The Customer authorises the appointment of sub-processors. The Provider shall:

– inform the Customer of changes to the identity of its sub-processors;

– appoint the relevant sub-processor under a written contract containing materially the same obligations as under Clause 14.3 or Article 28 of the General Data Protection Regulation (including those relating to sufficient guarantees to implement appropriate technical and organisational measures); and

– remain fully liable to the Customer under this Agreement for all the acts and omissions of each such sub-processor as if they were its own.

 

Confidentiality and publicity

The Provider will:

(a)     keep confidential and not disclose the Customer Confidential Information to any person save as expressly permitted by this Clause 15;

(b)     protect the Customer Confidential Information against unauthorised disclosure by using the same degree of care as it takes to preserve and safeguard its own confidential information of a similar nature, being at least a reasonable degree of care; and

The Customer will:

(a)     keep confidential and not disclose the Provider Confidential Information to any person save as expressly permitted by this Clause 15;

(b)     protect the Provider Confidential Information against unauthorised disclosure by using the same degree of care as it takes to preserve and safeguard its own confidential information of a similar nature, being at least a reasonable degree of care.

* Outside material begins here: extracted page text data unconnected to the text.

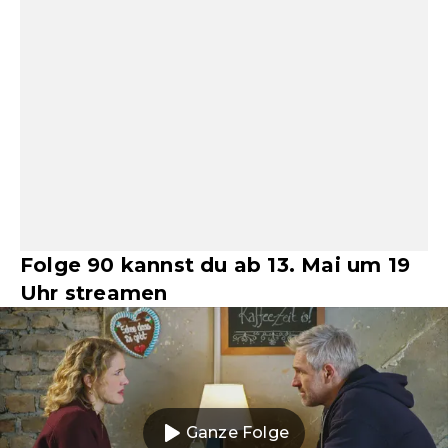
Folge 90 kannst du ab 13. Mai um 19
Uhr streamen
Ganze Folge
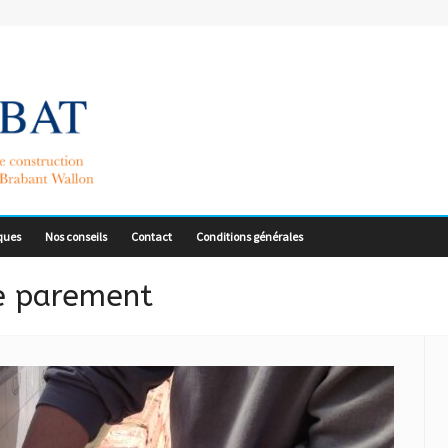
ques
Nos conseils
Contact
Conditions générales
e parement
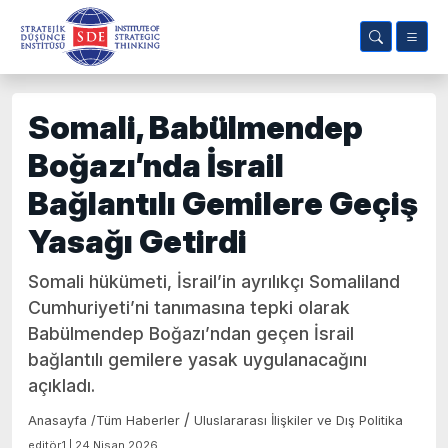
Somali, Babülmendep
Boğazı’nda İsrail
Bağlantılı Gemilere Geçiş
Yasağı Getirdi
Somali hükümeti, İsrail’in ayrılıkçı Somaliland
Cumhuriyeti’ni tanımasına tepki olarak
Babülmendep Boğazı’ndan geçen İsrail
bağlantılı gemilere yasak uygulanacağını
açıkladı.
/
Anasayfa
/
Tüm Haberler
Uluslararası İlişkiler ve Dış Politika
editör1 | 24 Nisan 2026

Confidential Information of a party may be disclosed by the other party to that other party’s officers, employees, agents, insurers and professional advisers, provided that the recipient is bound in writing to maintain the confidentiality of the Confidential Information disclosed.

The obligations set out in this Clause 15 shall not apply to:

(a)     Confidential Information that is publicly known (other than through a breach of an obligation of confidence);

(b)     Customer Confidential Information that is in possession of the Provider prior to disclosure by the Customer, and Provider Confidential Information that is in possession of the Customer prior to disclosure by the Provider;

(c)      Customer Confidential Information that is received by the Provider, and Provider Confidential Information that is received by the Customer, from an independent third party who has a right to disclose the relevant Confidential Information; or

(d)     Confidential Information that is required to be disclosed by law, or by a governmental authority, stock exchange or regulatory body, provided that the party subject to such disclosure requirement must where permitted by law give to the other party prompt written notice of the disclosure requirement.

Neither party will make any public disclosure relating to this Agreement (including press releases, public announcements and marketing materials) without the prior written consent of the other party.